■ Exercise directions: Extract, from the records beneath this instruction, each line that contains the word "path".
Extracted records section start
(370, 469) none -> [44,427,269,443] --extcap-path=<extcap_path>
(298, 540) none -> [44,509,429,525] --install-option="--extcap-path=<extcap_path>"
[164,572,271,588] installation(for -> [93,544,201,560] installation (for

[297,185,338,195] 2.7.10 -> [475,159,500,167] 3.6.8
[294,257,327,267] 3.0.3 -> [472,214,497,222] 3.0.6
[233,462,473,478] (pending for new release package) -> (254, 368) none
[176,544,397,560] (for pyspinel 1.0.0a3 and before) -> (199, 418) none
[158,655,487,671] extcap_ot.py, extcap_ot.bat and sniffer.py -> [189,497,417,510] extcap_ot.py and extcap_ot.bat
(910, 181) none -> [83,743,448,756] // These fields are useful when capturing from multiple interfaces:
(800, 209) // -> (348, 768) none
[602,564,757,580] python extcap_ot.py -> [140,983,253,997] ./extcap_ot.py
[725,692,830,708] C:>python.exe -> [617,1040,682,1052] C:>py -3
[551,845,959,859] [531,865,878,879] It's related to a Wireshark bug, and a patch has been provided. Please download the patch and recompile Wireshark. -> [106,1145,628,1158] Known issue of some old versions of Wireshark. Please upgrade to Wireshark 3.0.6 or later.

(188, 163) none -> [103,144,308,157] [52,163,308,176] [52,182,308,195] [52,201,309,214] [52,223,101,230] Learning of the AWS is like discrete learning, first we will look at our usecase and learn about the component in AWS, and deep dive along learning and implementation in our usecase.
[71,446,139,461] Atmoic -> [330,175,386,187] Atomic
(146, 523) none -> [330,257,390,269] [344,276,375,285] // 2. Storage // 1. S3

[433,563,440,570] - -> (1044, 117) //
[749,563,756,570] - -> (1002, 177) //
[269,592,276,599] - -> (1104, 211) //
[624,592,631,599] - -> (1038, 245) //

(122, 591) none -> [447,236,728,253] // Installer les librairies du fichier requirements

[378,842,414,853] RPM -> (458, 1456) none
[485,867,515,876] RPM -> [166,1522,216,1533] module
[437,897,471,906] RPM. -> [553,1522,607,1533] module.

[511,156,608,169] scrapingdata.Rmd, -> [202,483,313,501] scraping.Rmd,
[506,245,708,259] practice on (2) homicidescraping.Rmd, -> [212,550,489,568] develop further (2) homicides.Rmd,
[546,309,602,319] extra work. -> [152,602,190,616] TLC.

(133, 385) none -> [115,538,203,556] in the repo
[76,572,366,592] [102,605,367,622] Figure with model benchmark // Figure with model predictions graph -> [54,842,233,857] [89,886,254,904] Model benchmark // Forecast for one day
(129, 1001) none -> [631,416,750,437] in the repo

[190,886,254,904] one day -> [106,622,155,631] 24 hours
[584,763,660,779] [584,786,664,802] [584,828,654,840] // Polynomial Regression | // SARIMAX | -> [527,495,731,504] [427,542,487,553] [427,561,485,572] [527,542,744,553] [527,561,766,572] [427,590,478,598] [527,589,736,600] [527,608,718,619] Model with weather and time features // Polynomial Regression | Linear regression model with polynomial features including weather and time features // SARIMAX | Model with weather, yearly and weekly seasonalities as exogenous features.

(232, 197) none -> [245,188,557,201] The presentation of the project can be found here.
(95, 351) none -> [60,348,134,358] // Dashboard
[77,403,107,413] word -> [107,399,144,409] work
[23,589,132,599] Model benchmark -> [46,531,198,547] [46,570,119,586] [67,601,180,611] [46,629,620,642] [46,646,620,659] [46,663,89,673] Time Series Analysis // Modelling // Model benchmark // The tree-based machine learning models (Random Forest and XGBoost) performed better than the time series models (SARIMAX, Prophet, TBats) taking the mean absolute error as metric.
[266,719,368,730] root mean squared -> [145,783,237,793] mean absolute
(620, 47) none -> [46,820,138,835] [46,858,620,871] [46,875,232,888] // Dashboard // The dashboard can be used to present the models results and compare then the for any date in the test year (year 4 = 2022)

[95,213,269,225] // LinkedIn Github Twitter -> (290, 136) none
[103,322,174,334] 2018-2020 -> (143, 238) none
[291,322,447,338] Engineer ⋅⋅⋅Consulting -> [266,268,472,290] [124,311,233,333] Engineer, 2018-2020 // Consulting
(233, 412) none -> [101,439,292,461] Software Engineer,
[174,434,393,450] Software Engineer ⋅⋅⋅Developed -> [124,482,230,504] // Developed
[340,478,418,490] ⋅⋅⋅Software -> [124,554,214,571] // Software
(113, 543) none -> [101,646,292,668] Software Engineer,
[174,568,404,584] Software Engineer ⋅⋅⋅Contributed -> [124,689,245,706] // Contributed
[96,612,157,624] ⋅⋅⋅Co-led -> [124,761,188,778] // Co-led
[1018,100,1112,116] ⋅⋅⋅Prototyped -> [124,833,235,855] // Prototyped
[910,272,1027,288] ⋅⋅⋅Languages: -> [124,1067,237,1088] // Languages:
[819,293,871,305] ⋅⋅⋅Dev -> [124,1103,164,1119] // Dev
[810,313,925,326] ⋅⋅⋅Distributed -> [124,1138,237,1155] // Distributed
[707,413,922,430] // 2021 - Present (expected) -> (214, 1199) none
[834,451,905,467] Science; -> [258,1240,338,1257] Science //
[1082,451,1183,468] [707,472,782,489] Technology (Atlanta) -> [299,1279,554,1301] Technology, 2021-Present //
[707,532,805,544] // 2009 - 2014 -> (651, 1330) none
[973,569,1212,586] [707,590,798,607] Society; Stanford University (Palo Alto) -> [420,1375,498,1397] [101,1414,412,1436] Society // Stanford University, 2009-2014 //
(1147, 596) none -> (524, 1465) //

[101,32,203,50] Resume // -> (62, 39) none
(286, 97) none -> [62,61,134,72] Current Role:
Extracted records section end
■ Output of the exercise:
(370, 469) none -> [44,427,269,443] --extcap-path=<extcap_path>
(298, 540) none -> [44,509,429,525] --install-option="--extcap-path=<extcap_path>"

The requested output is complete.